### [TASKS AND EXERCISES]
[1] Which PC games does the essay on women in gaming name as ones its author played in childhood?
[2] Can you condense the paragraph in the essay on women in gaming that begins "Then once I hit about 12 years old" into a short bulleted list that keeps its main facts?
[3] Could you carry on the essay on women in gaming, picking up after its final sentence?

### [SELECTED EXCERPT]

--*--

Breaking the Frag Ceiling

Rachael Previti
October 12, 2023

Gaming has arisen as one of the most popular hobbies for Gen Zs since the COVID-19 pandemic. While gaming has historically been a male-dominated pastime, women have slowly been carving out a space for themselves and are starting to revolutionize the culture. 

I started playing video games when I was six years old. The first gaming device I ever had was a pastel pink Gameboy. I don’t even remember the games that I played on that thing, but I loved it. I would go on to play Nintendogs on the Nintendo DS, Diner Dash on a Playstation Portable, and of course Mario Kart & Super Mario Bros on the Wii with my little sister. I even had a brush with some PC games, like Wizard 101, Rollercoaster Tycoon, Virtual Families, and The Sims. 

Then once I hit about 12 years old, it all stopped. Beyond the occasional Mario Kart tournament with my little sister and an insomnia-induced stunt of The Sims, I completely stopped playing video games. Not for any particular reason. I think I just invested my time in other pastimes. Video games just became largely unappealing to me. Even though I’d spent a majority of my childhood playing video games, I’d never considered myself a gamer. Gamers were people (usually boys) who spent hours in front of the computer or a gaming console, yelling into mics, playing gritty and bloody video games. Gamers were my best friends’ older brothers, who hid away in the basement on voice comms. I was not a gamer. 

But then COVID-19 hit and it changed everything. Suddenly the only real option for hanging out with your friends was finding stuff to do virtually. During COVID, one of my friends bought a Minecraft Realms subscription, which allowed us all to play on a private server together. And we went so hard. For hours every night, we created our Minecraft world while we sat in a Zoom call together. I was hooked. During the day, I craved the feeling of my dark room, with only the light of my Macbook illuminating me, while my friends screeched and hollered in my ear as we tried to knock each other off of cliffs. At night, I lost all track of time in our little world, only noticing the time when the sky started to get light again. I was addicted to the rib-bruising laughter that could only be induced by virtual shenanigans. Little did I know, many Gen Zs (specifically, a lot of Gen Z women) were experiencing a similar thing.

--*--

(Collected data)
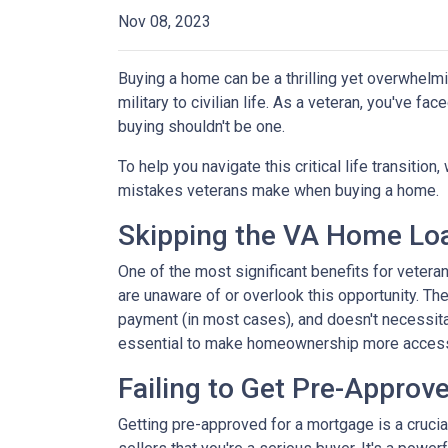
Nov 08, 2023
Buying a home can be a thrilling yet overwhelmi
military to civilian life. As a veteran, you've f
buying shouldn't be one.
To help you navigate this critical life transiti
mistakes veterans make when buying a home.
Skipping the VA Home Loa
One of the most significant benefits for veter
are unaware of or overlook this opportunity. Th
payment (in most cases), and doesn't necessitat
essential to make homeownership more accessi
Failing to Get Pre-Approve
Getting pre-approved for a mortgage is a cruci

--*--

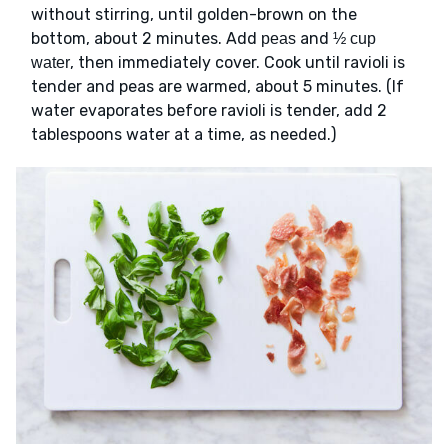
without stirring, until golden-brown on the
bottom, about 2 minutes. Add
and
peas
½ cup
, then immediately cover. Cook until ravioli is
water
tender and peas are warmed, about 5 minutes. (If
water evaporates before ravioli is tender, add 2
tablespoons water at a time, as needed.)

--*--

### [ANSWERS BY ITEM NUMBER]
[1] Wizard 101, Rollercoaster Tycoon, Virtual Families, The Sims

[2]
- Around age 12, the author stopped playing video games, apart from occasional Mario Kart tournaments with a younger sister and a sleepless stretch of The Sims.
- There was no particular reason. Other pastimes took up the author's time, and games lost their appeal.
- Despite a childhood spent gaming, the author never felt like a gamer.
- Gamers seemed to be people, usually boys, who spent hours at computers or consoles, yelled into mics and played gritty, bloody games, like friends' older brothers on voice comms in the basement.

[3]
Cozy Gaming:

Cozy gaming is the most common point of entry to the world of video games for women. I would argue it’s because there is the least amount of risk and skill involved in picking up and playing these video games. Since girls aren’t usually encouraged to play “video-gamey games” like Call of Duty or Assassin’s Creed, most women aren’t exposed to the mechanics that are employed by FPS (first-person shooter) or action-fighter games and therefore, are drawn to games like cozy games which can be more intuitive and less mechanically demanding. Think: Animal Crossing, The Sims, City Skylines, Minecraft, and Stardew Valley. These games are usually sim (simulation) & management and/or RPGs (role-playing games) types of games, and they are almost always the first games that women pick up. If you remember all the games I listed off as the first games I ever played (Nintendogs, Diner Dash, and the Sims), the trend becomes clear. As the name suggests, “cozy games” can be very relaxing, therapeutic, or even meditative to those who play them. Most importantly, in my opinion, is the fact that cozy gaming doesn’t require you to interact with other random gamers like many action or shooter games do. You don’t have to be on voice comms or collaborating with other players, which gives women the space to make mistakes and learn a game without being criticized by male gamers who have more experience. Cozy gaming rose in popularity during COVID-19, with many women turning to gaming as a cure to boredom, a way to hang out with friends in private servers, and a way to escape the harsh reality of quarantine. With little to no experience in the gaming world, cozy games offered women an entry-level & pleasant experience to the gaming community. I do want to give a quick shout out here to all of the women who have existed in the gaming community since pre-COVID, when there was almost no visibility for women in gaming.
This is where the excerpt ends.